According to recent data from the Energy Information Administration, the average Texas household consumed around 1,140 kWh a month in 2019. So many (especially those that live in a spacious house with a partner and children) are unlikely to have usage below 1,000 kWh in a month and therefore could easily go their entire lives without incurring a minimum usage fee on their electric bill.
However, those who live alone in small apartments or houses are far more likely to fall short of 1,000 kWh per month, even without active conservation. And those with home solar panels could face frequent minimum usage charges if they produce enough energy to keep their consumption below 1,000 kWh per month.
Many consumers purchase Texas electricity plans without realizing how often they use below the minimum amount. The result? These consumers end up paying a higher effective rate per kWh when they use less than the minimum amount. This means that electric providers essentially penalize customers for not using enough electricity.
Don’t Buy the Electric Company Excuse for Minimum Usage Fees
Some Texas electricity providers have claimed that minimum usage fees are necessary to prevent losing money on customers with low electricity usage by covering fixed costs. This assertion might be fair if their kilowatt cut-off points were much lower than the 500 to 1,000 range. But, even in that hypothetical situation, the electric company would still profit from the customers who use more than 1,000 kWh a month.
The simple reality is that minimum usage fees are a method of sneakily bilking Texans who dare to conserve electricity. Don’t buy big energy companies' lame excuses.
How to Avoid a Minimum Usage Fee
If you live in one of the deregulated energy market territories in Texas, find an electric provider that doesn’t charge minimum usage fees.
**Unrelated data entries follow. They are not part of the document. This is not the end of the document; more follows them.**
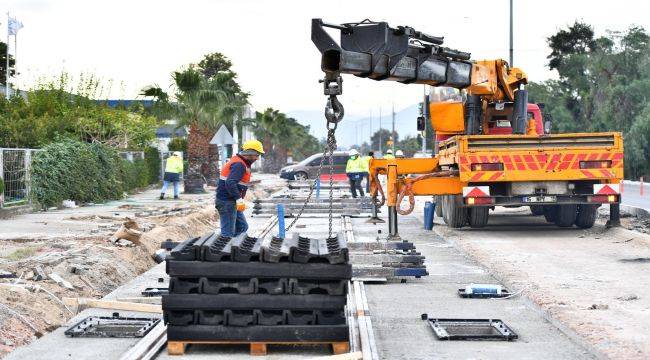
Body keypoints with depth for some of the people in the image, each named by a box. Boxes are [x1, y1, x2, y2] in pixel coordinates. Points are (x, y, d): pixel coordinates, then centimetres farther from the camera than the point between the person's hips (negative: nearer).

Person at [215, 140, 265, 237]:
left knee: (242, 227, 15)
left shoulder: (241, 163, 14)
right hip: (226, 202, -11)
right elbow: (230, 183, -30)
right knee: (228, 233, -7)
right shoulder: (239, 165, -18)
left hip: (232, 201, 11)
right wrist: (239, 199, -31)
And while you're at it, make sure they don’t charge or hid other fees like:
Agent Assist Fee (extra charge for asking a customer care representative to help you make a payment on your monthly bill)
Disconnect Notice Fee (charging you for the time they spent saying they’re going to disconnect your electricity)
Document Processing Fee (you have to pay for requesting paper copies of documents)
At Rhythm, we don’t charge our customers any hidden fees (including minimum usage fees):
We charge late fees if your payment is past due or if there are insufficient funds in your account.
We charge fees if you leave us after your first 30 days, but before your contract is up.
We pass along fees and charges without markup from your wires provider for use of the power grid.
We charge you a disconnect transaction fee if Rhythm disconnects you for non-payment.
That’s it. Those are our only energy plan fees.
Plus, our electricity plans are 100% Texas renewable energy. Because we care about the planet, so we would never punish you for conserving electricity.